Hi all,

On 7/31/25 1:13 PM, Felix Huettner wrote:
> On Thu, Jul 31, 2025 at 11:53:35AM +0200, Dumitru Ceara wrote:
>> On 7/31/25 11:46 AM, Felix Huettner wrote:
>>> On Thu, Jul 31, 2025 at 11:34:47AM +0200, Dumitru Ceara wrote:
>>>> In 712fca55b3b1 ("controller: Prioritize host routes.") and later in
>>>> cd4ad2f56179 ("northd: Redistribution of NAT/LB routes.") support was
>>>> added for advertising routes for objects (logical port / NAT / LB IPs)
>>>> that are bound to a single chassis (e.g., distributed NAT) with a better
>>>> metric on the chassis where they're bound.  On all other chassis,
>>>> however, the route was still advertised but only with a worse metric.
>>>>
>>>> While this works fine in deployments as described in 712fca55b3b1
>>>> ("controller: Prioritize host routes."), this behavior actually makes
>>>> the dynamic routing feature unusable in cases when all inter-node
>>>> traffic is forwarded through the L3 fabric, e.g. spine-leaf topologies
>>>> with iBGP between leaves and spines and eBGP between OVN compute nodes
>>>> and fabric leafs:  that's due to the fact that eBGP routes are usually
>>>> preferred over iBGP routes.
>>>>
>>>> Consider the following example:
>>>>        +------+        +------+
>>>>        |Spine1|        |Spine2|
>>>>        +------+        +------+
>>>>           |  \         /  |
>>>>           |    \     /    |
>>>>           |      \ /      |
>>>>           |       X       |
>>>>           |     /   \     |
>>>>           |   /       \   |
>>>>           | /           \ |
>>>>        +-----+          +----+
>>>>        |Leaf1|          |Leaf2|
>>>>        +-----+          +----+
>>>>           |                |
>>>>           |                |
>>>>      +----------+     +----------+
>>>>      | Chassis1 |     | Chassis2 |
>>>>      +----------+     +----------+
>>>>
>>>> An OVN distributed NAT, e.g., 42.42.42.42 "bound" to Chassis1 would be
>>>> advertised with a metric of 100 on the eBGP Chassis1 <-> Leaf1
>>>> connection and with a metric of 1000 (worse) on the eBGP Chasssi2 <->
>>>> Leaf2 connection.  Leaf2 will also learn an iBGP route (through Spine1
>>>> and Spine2) for the same prefix (towards Chassis1) but because eBGP
>>>> administrative distance is better than the iBGP one, Leaf2 will always
>>>> prefer the metric 1000 route.  That means Leaf2 will always forward
>>>> traffic destined to 42.42.42.42 via Chassis2 which is sub-optimal.
>>>>
>>>> The main reason for advertising the (NAT) IP on both chassis was likely
>>>> to provide redundancy in case traffic hits the OVN cluster on a node
>>>> that doesn't host the NAT.  But with topologies as the one depicted
>>>> above the redundancy is handled by the fabric.
>>>>
>>>> OVN didn't have a way to disable worse metric route advertisements.

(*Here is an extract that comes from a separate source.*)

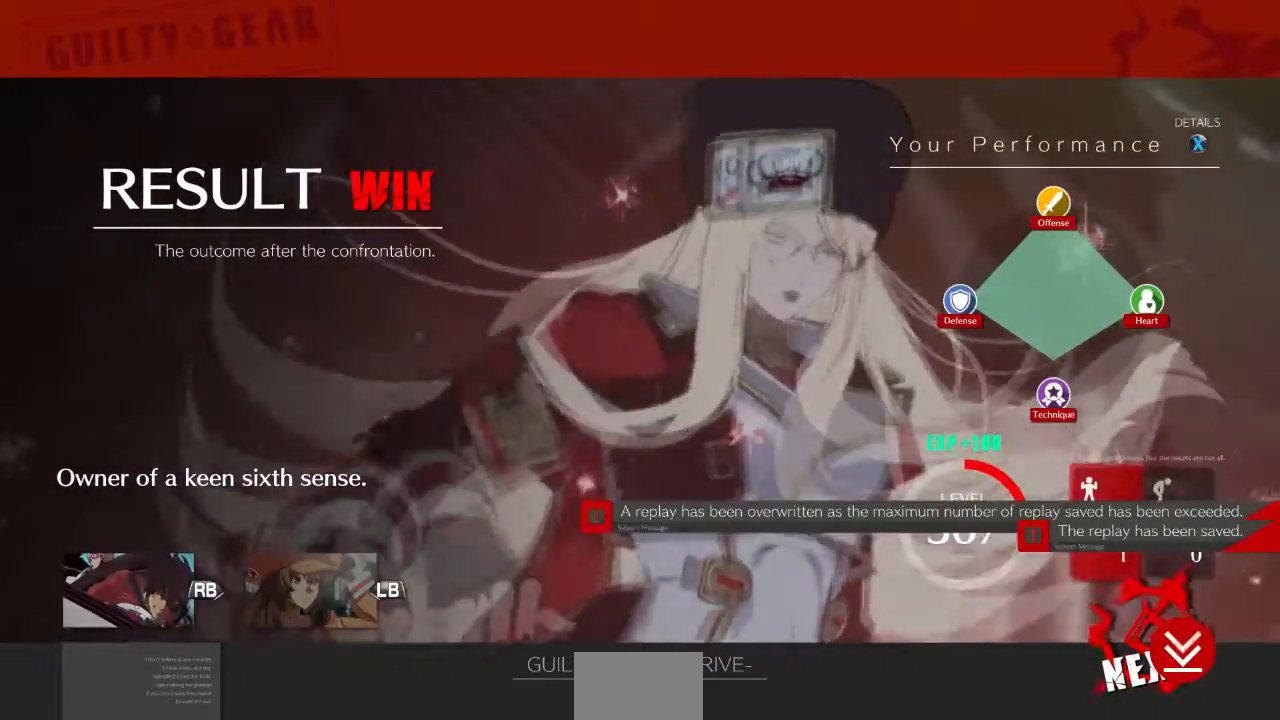
Gameplay with a controller (arcade stick); each line is a JSON object with the inputs held at the frame after it. "events" lists button and stick changes between this image and that frame as [ms after this image, input, new state], when the widget could be followed in between. Not read: L3 R3 SELECT START.
{"buttons": ["CROSS"], "events": [[33, "CROSS", "down"], [134, "CROSS", "up"], [200, "CROSS", "down"], [334, "CROSS", "up"], [400, "CROSS", "down"]]}
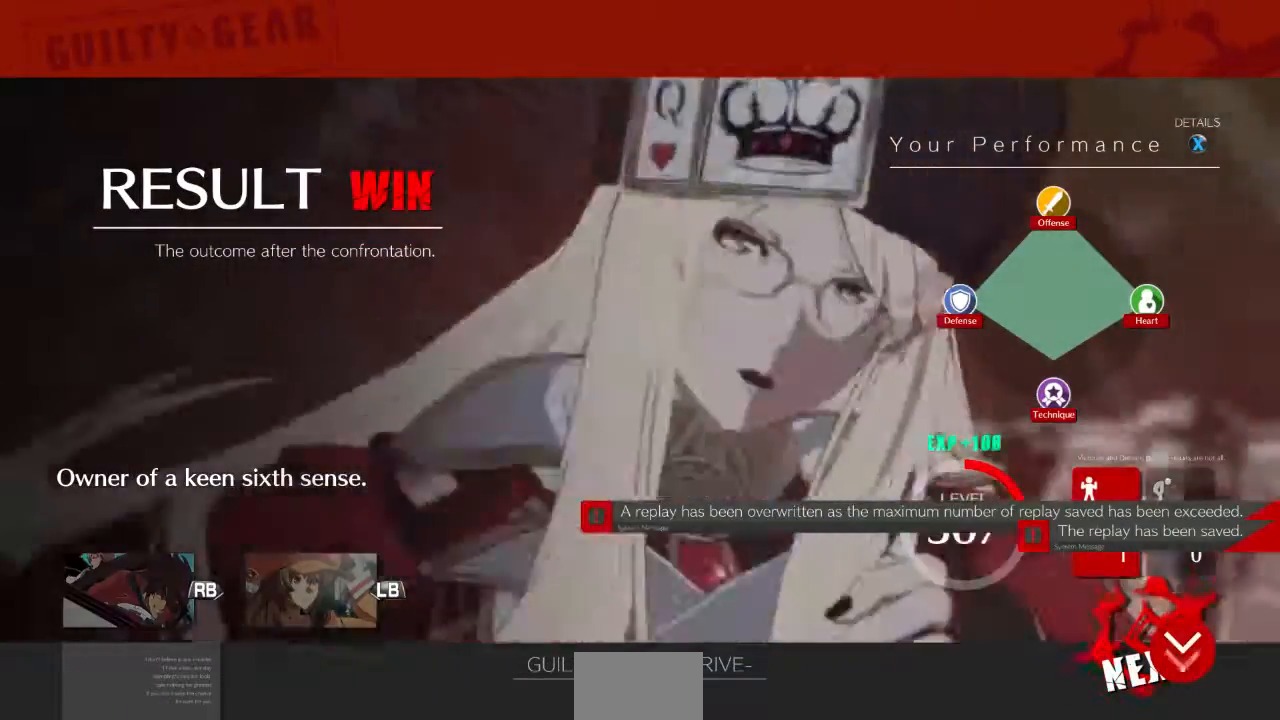
{"buttons": [], "events": [[267, "CROSS", "up"], [333, "CROSS", "down"], [467, "CROSS", "up"]]}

This
>>>> commit adds one, through a new logical router / logical router port
>>>> option, "dynamic-routing-redistribute-local-only" which, if enabled,
>>>> informs ovn-controller to not advertise routes for chassis bound IPs
>>>> (Sb.Advertised_Route.tracked_port set) on chassis where the tracked port
>>>> is not bound.  By default this option is disabled.
>>>
>>> Hi Dumitru,
>>>
>>
>> Hi Felix,
>>
>> Thanks for the quick feedback!
>>
>>> thanks for that.
>>>
>>> Back during the implemention i was thinking that this could be done by
>>> using frr (or similar) route maps that only take routes with a specific
>>> metric (100) and ignore all metric 1000 routes.
>>>
>>> However i just realized that this does not work as you can not
>>> differenciate between non-local routes and routes that have no locality
>>> at all.
>>>
>>
>> I think you'd still be able to if the route-map explicitly matched on
>> IPs of routes that "have no locality".  But this falls into the "overly
>> complex" category of workarounds I was hinting at below IMO.
>>
>>> Would it maybe make sense to also separate the metrics for non-local
>>> routes from the routes without tracked_port?
>>>
>>
>> That would be a behavior change at this point, and harder to backport I
>> think.
>>
>>> Then this should also be doable with a normal routing agent and would
>>> not need an ovn change at all. But maybe it still makese sense to have
>>> the feature here.
>>>
> 
> Hi Dumitru,
> 
>>
>> I might be biased but it feels like we'd be putting too much burden (and
>> even more restrictions) on the CMS/routing agent on top of the current
>> setup it has to do to integrate with OVN if we also require a route-map
>> for this specific deployment.  I think I'd prefer this explicit OVN
>> config option instead.
> 
> that sounds also good for me and yes it makes everyones life a lot
> easier.
> 
> Thanks,
> Felix
> 
>>
>>> Thanks,
>>> Felix
>>>
>>
>> Regards,
>> Dumitru
>>
>>>>
>>>> Fixes: 712fca55b3b1 ("controller: Prioritize host routes.")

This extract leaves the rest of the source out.